* READING PASSAGE *
The union’s Roz White told members at the CWU annual conference that, following more than a decade of Tory austerity, parts of the country look more like 1882 than 2022.
“Only a cold-hearted monster would not want action to eradicate the endemic problem,” the Highland delegate stressed.
Members in Bournemouth unanimously backed a motion from the union’s Scotland regional committee which expressed alarm at the “increasing rates of child poverty” nationwide.
At the height of the Covid-19 pandemic in 2020-21, the issue was thought to be affecting 3.9 million young people, who amount to 27 per cent of the total, according to the Department for Work and Pensions’ own statistics.
The motion noted that, while most children living below the breadline are in working families, “barriers to employability” related to gender, disability and ethnicity discrimination are exacerbating the problem.
Alongside affiliate groups, the CWU must campaign for urgent action to be taken “to help people secure an income, to restore dignity and respect to families and to improve the prospects of thousands of children across the country,” it demanded.
Nottingham delegate Prince Kingsley Fabrody warned that poverty “kills aspiration and kills the future,” while Coventry member Judy Griffiths highlighted a significant growth in the number of foodbanks nationwide.

[Stored dataset items]
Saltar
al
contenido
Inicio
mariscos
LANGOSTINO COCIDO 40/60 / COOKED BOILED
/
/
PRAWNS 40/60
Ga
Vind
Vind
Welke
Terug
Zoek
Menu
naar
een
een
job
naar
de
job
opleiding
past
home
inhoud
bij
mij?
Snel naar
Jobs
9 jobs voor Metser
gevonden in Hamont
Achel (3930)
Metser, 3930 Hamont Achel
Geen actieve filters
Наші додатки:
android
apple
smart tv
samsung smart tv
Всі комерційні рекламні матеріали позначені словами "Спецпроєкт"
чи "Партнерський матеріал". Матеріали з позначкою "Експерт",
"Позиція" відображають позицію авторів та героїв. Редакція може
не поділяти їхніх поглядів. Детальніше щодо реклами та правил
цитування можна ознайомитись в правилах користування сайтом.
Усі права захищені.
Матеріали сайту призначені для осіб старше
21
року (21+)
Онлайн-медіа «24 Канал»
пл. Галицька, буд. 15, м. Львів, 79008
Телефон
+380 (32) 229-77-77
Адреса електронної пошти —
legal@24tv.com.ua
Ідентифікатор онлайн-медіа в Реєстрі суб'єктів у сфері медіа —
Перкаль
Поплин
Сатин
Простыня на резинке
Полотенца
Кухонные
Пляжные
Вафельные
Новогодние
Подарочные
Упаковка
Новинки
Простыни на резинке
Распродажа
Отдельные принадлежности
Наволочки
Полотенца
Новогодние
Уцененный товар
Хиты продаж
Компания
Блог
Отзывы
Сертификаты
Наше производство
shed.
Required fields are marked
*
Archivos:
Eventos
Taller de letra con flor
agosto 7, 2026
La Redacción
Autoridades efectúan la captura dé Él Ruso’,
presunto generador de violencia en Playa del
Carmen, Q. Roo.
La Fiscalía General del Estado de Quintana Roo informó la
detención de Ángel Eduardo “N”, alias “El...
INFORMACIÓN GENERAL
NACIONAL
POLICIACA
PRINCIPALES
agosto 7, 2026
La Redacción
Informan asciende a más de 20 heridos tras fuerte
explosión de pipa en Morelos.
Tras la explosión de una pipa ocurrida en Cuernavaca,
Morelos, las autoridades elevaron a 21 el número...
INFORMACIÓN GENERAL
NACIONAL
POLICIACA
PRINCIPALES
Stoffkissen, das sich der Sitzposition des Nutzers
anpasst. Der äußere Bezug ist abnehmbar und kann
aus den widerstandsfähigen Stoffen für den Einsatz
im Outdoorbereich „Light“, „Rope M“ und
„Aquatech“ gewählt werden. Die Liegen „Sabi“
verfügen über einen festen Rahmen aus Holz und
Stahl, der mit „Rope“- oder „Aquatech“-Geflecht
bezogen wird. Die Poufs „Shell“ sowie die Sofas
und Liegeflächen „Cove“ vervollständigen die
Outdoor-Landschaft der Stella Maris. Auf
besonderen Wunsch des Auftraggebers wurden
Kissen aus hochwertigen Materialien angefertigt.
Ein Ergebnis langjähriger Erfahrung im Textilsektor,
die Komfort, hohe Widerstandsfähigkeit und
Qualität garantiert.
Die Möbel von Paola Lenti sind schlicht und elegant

* EXERCISE *
Extend the news report on the CWU conference's child poverty motion with a few more sentences that pick up after its last line.

* RESULT OF THIS EXERCISE *
“I want to see a world where there are no foodbanks because they are not needed,” she stressed.
Ms Griffiths called on Labour councils nationwide to join forces and do more to campaign against further budget cuts, warning: “Those people that don’t vote don’t see Labour as offering anything different to the Tories.”
Backing the motion, Ian Taylor from the union’s national executive council stressed the problem is “very much a trade union issue.”
He said: “To reconnect with the working class, what we should be doing is going out into our communities, being visible and doing good deeds in and outside of the union movement.
“Only then will we be able to hold our heads up. Our legacy must not to be a trade union movement that has overseen growing child poverty in the UK.”